Does anyone have any legal advice? I don't want to do anything wrong, at the same time I don't want anything to look fishy in my files. thanks


----------



## OptsyEagle (Nov 29, 2009)

You don't need invoices or receipts to declare any money on your tax return. Just make note of how much money you received, from what jobs, in case CRA comes along later and asks you to prove anything. Receipts for any expenses are nice to have, but again, only needed if CRA comes along later and asks for them.


----------



## douglas (Dec 25, 2013)

Well, that makes me feel better but I think I am guilty of improper record keeping.

One other question, I never registered for a business number or GST. (It's under $30k luckily)


----------



## oedema (Jan 1, 2012)

Don't forget about HST...


----------



## douglas (Dec 25, 2013)

I didn't go over $30k

but I'm concerned I might be in trouble for both the lack of invoices and the not registering a business number.

Will I be OK without all that? I'm probably inviting an audit.
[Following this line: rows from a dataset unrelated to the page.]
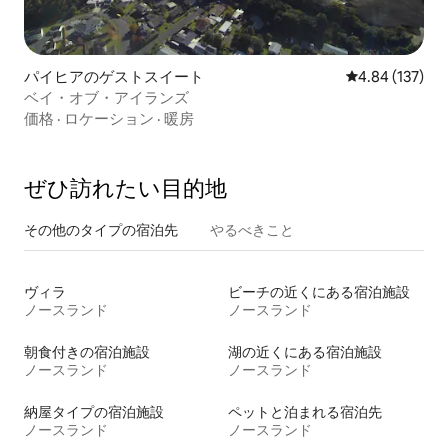
パイヒアのゲストスイート
レビュー137件
4.84 (137)
ベイ・オブ・アイランズ
価格
·
ロケーション
·
暖房
ぜひ訪⁠れ⁠た⁠い目⁠的⁠地
その他のタ⁠イ⁠プ⁠の宿⁠泊⁠先
やるべきこと
ヴィラ
ビーチの近くにある宿泊施設
ノースランド
ノースランド
朝食付きの宿泊施設
湖の近くにある宿泊施設
ノースランド
ノースランド
納屋タイプの宿泊施設
ペットと泊まれる宿泊先
ノースランド
ノースランド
Makes me feel sick.


----------



## kcowan (Jul 1, 2010)

oedema said:


> Don't forget about HST...


Yes if your billings were over $30k! It is payable even if you did not collect it.


----------



## douglas (Dec 25, 2013)

They weren't over 30k.

Can anyone tell me if I needed a business number? Or if I was suppose to be registered? I am in BC.

I greatly appreciate your response.


----------



## wendi1 (Oct 2, 2013)

http://www.bcbusinessregistry.ca/registrations.htm

This website seems to be pretty comprehensive. I think you don't need to register with CRA for an HST number, if you are under $30K in receipts, but you might have to register for a business license in your municipality. You certainly will have to pay income tax and/or corporate tax on your earnings. For heavens sake, pay the couple of hundred dollars and get a local accountant to advise you.

"If you establish a business in your own name, without adding any other words (e.g. "and sons/daughters" or "and associates"), you are not required to register the business with the BC Registry Services (in fact, BC Registry Services will not approve your name as a business name), but you may still have to register with other agencies."


----------



## Four Pillars (Apr 5, 2009)

In Ontario you don't need to register a business to conduct business. I did my side business that way for several years. The only reason I finally registered the business and got a business number was so that I could open up a business bank account.

I don't know the answer for BC, although I suspect it's probably similar to Ontario.


----------